Path: utzoo!utgpu!jarvis.csri.toronto.edu!cs.utexas.edu!asuvax!ncar!mephisto!udel!udccvax1!mccalpin
From: mccalpin@vax1.acs.udel.EDU (John D Mccalpin)
Newsgroups: comp.arch
Subject: Re: Cache Size
Keywords: garbage collection, locality of reference, cache size
Message-ID: <5791@udccvax1.acs.udel.EDU>
Date: 28 Feb 90 18:23:37 GMT
References: <7393@pdn.paradyne.com> <76700146@p.cs.uiuc.edu> <1990Feb26.022057.28461@Neon.Stanford.EDU> <8189@pt.cs.cmu.edu> <8848@boring.cwi.nl>
Reply-To: mccalpin@vax1.acs.udel.EDU (John D Mccalpin)
Organization: College of Marine Studies, Univ. of Delaware
Lines: 41

In article <8848@boring.cwi.nl> dik@cwi.nl (Dik T. Winter) writes:
>In article <8189@pt.cs.cmu.edu> koopman@a.gp.cs.cmu.edu (Philip Koopman) writes:
> > So, that's why most supercomputers seem to use vector register
> > files instead of caches for their vector units.
> > 
>Well, no (depends on your definition of supercomputer of course; let us
>assume vector processor).  There are systems without cache that use vector
>registers (Cray, NEC), or have memory to memory operations (Cyber 205).
>And there are processors with cache.  Possibilities are:
>1.  No vector registers, bypass cache (Cyber 995).
>2.  Vector registers, bypass cache (i know none).
>3.  No vector registers, through cache (again, i know none).
>4.  Vector registers, through cache (IBM 3090, Convex, Alliant, Gould).
>So, no, vector registers are not a replacement for cache.
>-- 
>dik t. winter, cwi, amsterdam, nederland
>dik@cwi.nl

I believe that the Convex C-2 series bypass the cache to load/store 
the vector registers, so it should be in category 2, not category 4.

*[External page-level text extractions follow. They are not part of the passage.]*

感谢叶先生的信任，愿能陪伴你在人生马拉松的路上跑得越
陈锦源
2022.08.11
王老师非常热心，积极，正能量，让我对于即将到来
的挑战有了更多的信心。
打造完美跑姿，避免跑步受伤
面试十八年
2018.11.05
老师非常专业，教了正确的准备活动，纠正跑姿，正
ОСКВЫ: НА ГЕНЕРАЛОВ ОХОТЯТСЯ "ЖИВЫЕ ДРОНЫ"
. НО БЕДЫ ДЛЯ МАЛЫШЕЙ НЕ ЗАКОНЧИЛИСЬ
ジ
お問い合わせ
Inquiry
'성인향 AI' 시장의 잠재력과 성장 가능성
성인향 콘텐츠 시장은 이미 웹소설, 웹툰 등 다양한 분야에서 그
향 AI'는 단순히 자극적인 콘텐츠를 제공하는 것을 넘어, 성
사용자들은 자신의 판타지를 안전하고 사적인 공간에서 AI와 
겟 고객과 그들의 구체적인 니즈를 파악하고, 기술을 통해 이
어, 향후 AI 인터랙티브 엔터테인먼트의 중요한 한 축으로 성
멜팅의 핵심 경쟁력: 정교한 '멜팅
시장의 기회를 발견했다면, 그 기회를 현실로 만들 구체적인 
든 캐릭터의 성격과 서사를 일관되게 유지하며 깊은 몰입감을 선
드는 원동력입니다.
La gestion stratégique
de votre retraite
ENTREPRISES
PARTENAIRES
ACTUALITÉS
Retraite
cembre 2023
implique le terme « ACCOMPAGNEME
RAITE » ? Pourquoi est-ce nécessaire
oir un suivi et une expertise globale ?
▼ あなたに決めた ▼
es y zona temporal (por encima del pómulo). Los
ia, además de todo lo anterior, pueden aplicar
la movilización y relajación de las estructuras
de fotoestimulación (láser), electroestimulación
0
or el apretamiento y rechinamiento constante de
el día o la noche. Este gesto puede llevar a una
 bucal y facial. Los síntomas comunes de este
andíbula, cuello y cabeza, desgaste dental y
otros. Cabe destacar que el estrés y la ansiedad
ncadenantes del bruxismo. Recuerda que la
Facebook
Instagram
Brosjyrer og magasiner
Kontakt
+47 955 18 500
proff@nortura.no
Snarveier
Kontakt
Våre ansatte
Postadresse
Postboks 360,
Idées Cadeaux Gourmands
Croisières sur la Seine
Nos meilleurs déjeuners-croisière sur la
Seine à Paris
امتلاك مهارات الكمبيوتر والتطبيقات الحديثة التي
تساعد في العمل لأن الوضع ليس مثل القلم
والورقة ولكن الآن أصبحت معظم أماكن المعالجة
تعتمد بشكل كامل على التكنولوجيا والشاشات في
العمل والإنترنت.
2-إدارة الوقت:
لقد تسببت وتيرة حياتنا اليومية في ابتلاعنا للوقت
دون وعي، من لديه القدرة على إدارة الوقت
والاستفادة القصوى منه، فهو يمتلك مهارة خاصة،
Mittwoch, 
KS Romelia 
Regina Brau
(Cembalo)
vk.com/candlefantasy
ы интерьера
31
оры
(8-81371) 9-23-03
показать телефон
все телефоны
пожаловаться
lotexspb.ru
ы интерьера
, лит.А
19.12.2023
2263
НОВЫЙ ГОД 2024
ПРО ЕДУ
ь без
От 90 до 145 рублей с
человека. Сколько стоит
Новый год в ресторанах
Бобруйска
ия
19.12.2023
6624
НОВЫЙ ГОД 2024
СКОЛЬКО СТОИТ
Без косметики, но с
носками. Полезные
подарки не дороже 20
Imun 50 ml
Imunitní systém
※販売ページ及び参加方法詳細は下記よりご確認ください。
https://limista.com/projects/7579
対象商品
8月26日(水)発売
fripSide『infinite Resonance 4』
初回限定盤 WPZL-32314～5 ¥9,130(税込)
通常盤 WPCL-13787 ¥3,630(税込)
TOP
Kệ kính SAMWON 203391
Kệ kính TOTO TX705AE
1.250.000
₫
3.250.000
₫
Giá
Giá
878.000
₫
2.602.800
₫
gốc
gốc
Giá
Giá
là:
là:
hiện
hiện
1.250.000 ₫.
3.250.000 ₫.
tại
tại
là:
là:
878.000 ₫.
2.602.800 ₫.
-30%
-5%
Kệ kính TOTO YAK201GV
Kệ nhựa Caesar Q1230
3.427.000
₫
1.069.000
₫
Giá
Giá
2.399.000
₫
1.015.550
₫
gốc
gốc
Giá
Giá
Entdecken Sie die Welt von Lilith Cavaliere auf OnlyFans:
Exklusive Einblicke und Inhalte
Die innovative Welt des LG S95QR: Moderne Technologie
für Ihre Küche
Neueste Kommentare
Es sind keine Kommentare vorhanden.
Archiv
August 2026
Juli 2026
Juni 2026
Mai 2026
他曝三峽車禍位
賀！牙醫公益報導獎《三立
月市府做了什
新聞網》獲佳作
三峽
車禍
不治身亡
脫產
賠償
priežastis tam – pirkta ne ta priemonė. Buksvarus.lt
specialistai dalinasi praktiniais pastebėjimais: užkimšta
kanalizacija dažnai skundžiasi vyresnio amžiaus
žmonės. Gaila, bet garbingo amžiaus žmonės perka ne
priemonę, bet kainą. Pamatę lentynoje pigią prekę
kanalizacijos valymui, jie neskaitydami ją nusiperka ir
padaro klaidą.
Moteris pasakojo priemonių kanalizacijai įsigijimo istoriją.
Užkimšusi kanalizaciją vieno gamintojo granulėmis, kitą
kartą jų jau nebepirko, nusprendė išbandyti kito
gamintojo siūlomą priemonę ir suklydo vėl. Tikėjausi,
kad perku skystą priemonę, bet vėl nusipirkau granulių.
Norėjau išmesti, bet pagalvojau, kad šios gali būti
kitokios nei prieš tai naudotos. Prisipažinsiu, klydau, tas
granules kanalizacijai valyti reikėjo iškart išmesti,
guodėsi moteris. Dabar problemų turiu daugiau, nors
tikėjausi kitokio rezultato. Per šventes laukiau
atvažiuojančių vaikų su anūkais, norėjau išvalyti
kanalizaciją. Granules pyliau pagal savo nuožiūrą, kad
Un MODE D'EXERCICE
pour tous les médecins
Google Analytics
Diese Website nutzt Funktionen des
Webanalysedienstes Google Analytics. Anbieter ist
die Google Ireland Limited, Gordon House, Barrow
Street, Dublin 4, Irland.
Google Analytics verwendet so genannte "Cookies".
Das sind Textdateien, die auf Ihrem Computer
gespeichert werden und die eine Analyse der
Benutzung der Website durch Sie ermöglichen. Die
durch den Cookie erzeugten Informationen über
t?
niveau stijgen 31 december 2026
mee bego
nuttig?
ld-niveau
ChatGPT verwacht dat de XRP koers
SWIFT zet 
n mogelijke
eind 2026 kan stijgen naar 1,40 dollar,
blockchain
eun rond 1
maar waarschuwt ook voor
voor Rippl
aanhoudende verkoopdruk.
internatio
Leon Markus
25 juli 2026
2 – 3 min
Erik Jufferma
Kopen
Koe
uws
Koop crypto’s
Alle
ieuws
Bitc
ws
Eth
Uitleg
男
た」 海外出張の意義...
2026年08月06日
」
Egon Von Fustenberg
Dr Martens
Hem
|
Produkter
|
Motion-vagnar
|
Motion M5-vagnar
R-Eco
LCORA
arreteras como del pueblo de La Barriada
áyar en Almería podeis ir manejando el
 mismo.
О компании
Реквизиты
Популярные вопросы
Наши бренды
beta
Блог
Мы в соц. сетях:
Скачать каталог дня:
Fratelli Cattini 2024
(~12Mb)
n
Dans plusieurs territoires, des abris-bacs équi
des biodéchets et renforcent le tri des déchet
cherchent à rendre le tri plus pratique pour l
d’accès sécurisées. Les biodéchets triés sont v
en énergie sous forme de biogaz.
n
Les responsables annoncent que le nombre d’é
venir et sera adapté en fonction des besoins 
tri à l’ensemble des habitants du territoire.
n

The ETA-10 is a special case different than any of the above
categories.  It had no vector registers (being a memory-to-memory
machine), but it had a set of cache-like registers (the "short-stop"
registers) that were used to cache only short vectors.  I never got a
definitive answer from any of my ETA friends about exactly how big this
register set was used or exactly how the hardware decided to use it.  I
do know from direct observation that repeated access to short vectors
showed a lower start-up cost than the equivalent long-vector
operations.

The impression that I got was that this use is different than category
3, since the short-stop registers were only used for vector operands.
I think that short vectors were stuffed into these registers in
parallel with their first use, and then they could be re-loaded
directly from the short- stop registers if needed again soon.  The
output of the vector unit seems also to be loaded into the short-stop
registers (if short enough) to make back-to-back vector operations run
with slightly less overhead --- this is in the spirit of chaining.

Corrections from informed sources welcome....